La grève. Ce grand mot, frémissant, cette ultime menace surgie du dix-neuvième siècle, de cette Révolution industrielle où des gosses, dans des usines, bossaient jusqu’à douze heures par jour, ce mot-là, aujourd’hui, par l’abus de ceux qui le brandissent, court le risque d’être, pour longtemps, dévoyé.

La réforme du régime de retraite, qui prévoit de prolonger de 37,5 à 40 ans les années de cotisation pour toucher une retraite complète, concerne un demi-million de personnes. Il y en a dix-huit millions dans le secteur privé. Voilà donc, par des moyens d’un autre âge, et qui pourraient bien se retourner contre les premiers intéressés, la prise en otage de trente-six personnes par une seule. La prise en otage de la France entière par le gigantisme de centrales syndicales mesurant leur pouvoir en confisquant au peuple de France le droit, élémentaire, d’aller et venir, se déplacer. Il y a là quelque chose qui ne va pas.

Dans les rapports sociaux, on a l’impression que la France, si éclairée dans tant d’autres domaines, en est encore au temps de Germinal et de Zola. Avec une mythologie de la grève et du conflit, comme la récurrence d’un passé qu’on voudrait, à chaque fois, re-convoquer : les mineurs à la fin du dix-neuvième, les grandes grèves de 36, sous le gouvernement de Léon Blum, les avancées sociales – bien réelles – du gouvernement de Gaulle à la Libération.

Sans compter l’extrême complexité d’un code du travail auquel personne ne comprend rien. À cela s’oppose, par exemple, notre tissu, depuis sept décennies exactement, de conventions collectives en Suisse. Des contrats sur le terrain, par secteurs, et non parachutés d’une centrale omnipotente.
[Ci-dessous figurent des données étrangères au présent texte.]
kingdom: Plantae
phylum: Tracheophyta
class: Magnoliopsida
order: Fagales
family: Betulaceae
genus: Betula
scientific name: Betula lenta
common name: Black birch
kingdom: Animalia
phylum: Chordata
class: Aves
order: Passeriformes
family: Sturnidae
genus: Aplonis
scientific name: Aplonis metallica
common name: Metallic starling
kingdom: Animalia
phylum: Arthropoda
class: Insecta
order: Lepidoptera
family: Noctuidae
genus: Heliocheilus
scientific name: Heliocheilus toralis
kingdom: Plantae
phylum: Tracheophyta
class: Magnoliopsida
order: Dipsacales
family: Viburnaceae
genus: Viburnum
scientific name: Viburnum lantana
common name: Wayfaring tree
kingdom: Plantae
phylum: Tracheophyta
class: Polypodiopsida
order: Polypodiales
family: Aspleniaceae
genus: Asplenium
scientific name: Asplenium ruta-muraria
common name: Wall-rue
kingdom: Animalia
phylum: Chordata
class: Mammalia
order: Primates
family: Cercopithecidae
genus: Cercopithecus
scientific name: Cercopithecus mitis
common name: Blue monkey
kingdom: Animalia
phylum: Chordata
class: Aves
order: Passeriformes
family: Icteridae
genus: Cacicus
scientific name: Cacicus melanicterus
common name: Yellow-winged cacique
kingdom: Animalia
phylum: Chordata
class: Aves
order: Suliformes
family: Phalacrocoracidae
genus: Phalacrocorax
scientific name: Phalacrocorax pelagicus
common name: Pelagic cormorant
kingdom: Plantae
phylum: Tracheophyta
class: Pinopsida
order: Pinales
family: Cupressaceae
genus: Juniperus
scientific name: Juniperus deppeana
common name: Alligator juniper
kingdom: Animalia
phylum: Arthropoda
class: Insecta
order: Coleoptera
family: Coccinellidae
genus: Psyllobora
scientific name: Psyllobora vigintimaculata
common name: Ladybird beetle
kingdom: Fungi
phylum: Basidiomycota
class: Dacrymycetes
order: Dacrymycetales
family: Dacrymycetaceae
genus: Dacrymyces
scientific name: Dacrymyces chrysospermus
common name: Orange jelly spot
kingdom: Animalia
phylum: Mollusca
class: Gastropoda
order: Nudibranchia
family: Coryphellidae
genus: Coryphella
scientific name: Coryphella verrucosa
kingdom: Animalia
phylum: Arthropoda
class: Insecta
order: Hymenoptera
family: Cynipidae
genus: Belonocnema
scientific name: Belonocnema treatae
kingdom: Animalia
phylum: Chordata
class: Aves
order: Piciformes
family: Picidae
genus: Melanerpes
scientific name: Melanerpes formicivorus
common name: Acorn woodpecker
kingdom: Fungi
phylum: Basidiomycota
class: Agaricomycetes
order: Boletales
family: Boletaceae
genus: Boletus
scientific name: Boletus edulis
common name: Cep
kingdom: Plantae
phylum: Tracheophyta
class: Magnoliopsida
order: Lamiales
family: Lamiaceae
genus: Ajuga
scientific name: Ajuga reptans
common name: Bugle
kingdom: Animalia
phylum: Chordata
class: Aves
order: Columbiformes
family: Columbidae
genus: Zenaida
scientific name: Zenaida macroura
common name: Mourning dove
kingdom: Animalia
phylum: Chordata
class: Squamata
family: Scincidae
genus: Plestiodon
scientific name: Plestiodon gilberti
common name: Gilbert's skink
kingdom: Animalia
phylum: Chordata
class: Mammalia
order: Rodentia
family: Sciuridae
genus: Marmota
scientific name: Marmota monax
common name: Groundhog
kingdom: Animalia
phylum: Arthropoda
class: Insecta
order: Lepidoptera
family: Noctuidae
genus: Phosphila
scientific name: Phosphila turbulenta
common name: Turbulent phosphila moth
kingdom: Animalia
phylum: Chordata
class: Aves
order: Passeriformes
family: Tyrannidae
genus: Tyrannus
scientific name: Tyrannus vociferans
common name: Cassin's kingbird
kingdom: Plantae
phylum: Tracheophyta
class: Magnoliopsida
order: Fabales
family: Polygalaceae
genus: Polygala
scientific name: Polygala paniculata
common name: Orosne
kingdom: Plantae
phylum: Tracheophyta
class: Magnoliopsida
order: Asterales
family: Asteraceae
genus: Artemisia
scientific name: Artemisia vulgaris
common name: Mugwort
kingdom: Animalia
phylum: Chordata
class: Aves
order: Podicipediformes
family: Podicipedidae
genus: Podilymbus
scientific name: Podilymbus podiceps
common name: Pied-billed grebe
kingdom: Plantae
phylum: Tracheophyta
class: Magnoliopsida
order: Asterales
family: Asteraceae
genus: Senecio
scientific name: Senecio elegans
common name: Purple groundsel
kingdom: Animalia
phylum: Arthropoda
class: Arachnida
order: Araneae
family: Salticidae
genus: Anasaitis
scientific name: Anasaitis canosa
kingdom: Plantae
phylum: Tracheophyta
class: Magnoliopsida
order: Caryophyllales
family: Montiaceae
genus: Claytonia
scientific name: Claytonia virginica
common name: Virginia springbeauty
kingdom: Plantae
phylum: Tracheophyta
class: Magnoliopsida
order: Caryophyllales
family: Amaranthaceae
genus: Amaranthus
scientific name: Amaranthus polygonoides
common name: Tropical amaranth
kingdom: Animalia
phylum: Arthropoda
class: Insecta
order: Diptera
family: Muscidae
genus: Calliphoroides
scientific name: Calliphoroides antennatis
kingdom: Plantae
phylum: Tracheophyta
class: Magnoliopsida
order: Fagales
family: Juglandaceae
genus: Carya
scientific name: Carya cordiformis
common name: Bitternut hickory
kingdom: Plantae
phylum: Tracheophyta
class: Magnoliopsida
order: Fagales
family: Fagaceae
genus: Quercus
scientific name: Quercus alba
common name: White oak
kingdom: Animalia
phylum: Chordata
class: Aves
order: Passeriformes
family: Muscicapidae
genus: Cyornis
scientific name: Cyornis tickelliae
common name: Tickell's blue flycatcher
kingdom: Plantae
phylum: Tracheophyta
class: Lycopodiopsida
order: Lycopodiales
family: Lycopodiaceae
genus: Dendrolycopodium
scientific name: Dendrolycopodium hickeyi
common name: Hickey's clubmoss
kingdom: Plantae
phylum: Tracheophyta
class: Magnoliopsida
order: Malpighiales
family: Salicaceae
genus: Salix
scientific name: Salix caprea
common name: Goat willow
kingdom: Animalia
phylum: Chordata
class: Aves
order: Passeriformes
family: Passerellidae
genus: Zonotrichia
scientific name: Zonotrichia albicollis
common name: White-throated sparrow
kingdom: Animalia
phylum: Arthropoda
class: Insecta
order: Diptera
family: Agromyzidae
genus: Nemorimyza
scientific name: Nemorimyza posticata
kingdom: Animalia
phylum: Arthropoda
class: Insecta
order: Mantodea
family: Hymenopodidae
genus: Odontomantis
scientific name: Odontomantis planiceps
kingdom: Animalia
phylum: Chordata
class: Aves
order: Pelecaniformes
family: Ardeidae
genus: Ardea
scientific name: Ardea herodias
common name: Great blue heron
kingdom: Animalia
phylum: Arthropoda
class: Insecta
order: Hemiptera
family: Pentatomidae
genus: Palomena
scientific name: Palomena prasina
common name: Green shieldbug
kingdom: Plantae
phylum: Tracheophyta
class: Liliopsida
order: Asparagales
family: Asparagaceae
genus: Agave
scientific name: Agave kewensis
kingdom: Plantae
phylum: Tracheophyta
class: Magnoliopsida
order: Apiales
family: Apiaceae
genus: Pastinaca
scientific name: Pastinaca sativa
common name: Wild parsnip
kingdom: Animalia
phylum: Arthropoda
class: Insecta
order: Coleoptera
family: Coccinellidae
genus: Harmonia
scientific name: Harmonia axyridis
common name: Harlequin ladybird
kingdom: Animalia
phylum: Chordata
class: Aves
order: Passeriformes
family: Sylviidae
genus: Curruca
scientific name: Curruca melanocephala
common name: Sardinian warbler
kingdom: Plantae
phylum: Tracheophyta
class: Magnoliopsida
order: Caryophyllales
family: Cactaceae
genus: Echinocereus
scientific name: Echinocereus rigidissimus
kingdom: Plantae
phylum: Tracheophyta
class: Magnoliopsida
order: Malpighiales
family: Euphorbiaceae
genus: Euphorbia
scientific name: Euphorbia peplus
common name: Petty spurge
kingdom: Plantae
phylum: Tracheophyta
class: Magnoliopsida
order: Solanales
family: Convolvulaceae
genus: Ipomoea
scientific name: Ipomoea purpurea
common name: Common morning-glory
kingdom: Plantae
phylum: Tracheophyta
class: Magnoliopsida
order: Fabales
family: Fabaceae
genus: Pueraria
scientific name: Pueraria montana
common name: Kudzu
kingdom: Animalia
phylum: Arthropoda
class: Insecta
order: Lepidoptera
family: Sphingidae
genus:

Le règlement des conflits, au maximum, par la négociation. Ainsi, dans la construction, le bel exemple de Genève, où le ministre des Affaires sociales, François Longchamp, discrètement et sans tapage, a réussi à trouver une solution locale, certes provisoire mais bien négociée, dont le pays pourrait s’inspirer.

Non, cette grève française, en 2007, et quels qu’en soient les motifs, est d’un autre âge. Ceux qui l’organisent devront en assumer toutes les responsabilités. Dans un pays dont le premier défi est de travailler plus, oui plus, cette immense démonstration de force par la paralysie apparaît comme totalement dépassée. Germinal, c’était hier.